His hilarious harangue was an engaging entertainment, provoking grins. At the end of his tirade, which was bizarre in Pakistan’s judicial history, Justice Asif Saeed Khosa, who had led that bench, made a tongue-in-cheek remark that he was the first one appearing before it who had come out with new ideas.

 

Confirming that he was in cahoots with the defence lawyer, Irfan Qadir said he honestly feels that he has not found even an iota of evidence that showed that the prime minister committed contempt of court. It was never felt even for a passing moment by anyone in the courtroom that a prosecutor was speaking, calling for the conviction of the accused.

 

He had stated that the basic problem ‘we are facing’ was that the Supreme Court has assumed complete control of state institutions, including the National Accountability Bureau (NAB). He tried to further degrade the court saying that the job of no honest person was safe because of the apex court.

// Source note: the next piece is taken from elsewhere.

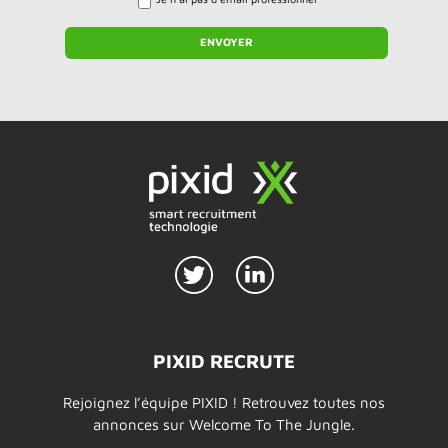
PIXID RECRUTE
Rejoignez l’équipe PIXID ! Retrouvez toutes nos
annonces sur Welcome To The Jungle.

Everyone — attorney general, federal law secretary, NAB chairman and its prosecutor general — had to leave due to the court.

 

Then he quickly contradicted himself without realising and admitting his bloomers. “Sir, do you think, NAB Chairman Navid Ahsan was removed because of your judgment? No, my lord — he continued for over a year after your decision and went only after the court assumed charge of the NAB. He then resigned. Do you think the NAB Prosecutor General (Danishwar Malik) went because of your judgment? No my lord — he left due to the heart problem.

 

“Judges sitting in that bench were biased. This judgment is un-implementable in every respect,” he said, while referring to the 17-judge bench’s ruling against the NRO.“You know the government implemented the judgment except its paragraph 178,” Justice Nasirul Mulk pointed out to him. “My lord, the government lied to you and continues to lie. It doesn’t have the courage to tell the truth. I tell you the truth which is that the decision has not been implemented at all,” Irfan Qadir said.

 

In its judgment, Justice Nasirul Mulk-led seven-member bench found it ‘intriguing’ that exercising his powers Gilani replaced Maulvi Anwaarul Haq, who was prosecuting him. It said that Qadir did not put forth arguments in favour of the prosecution rather pleaded that there was no evidence, whatsoever, on the basis of which Gilani could be held guilty of contempt.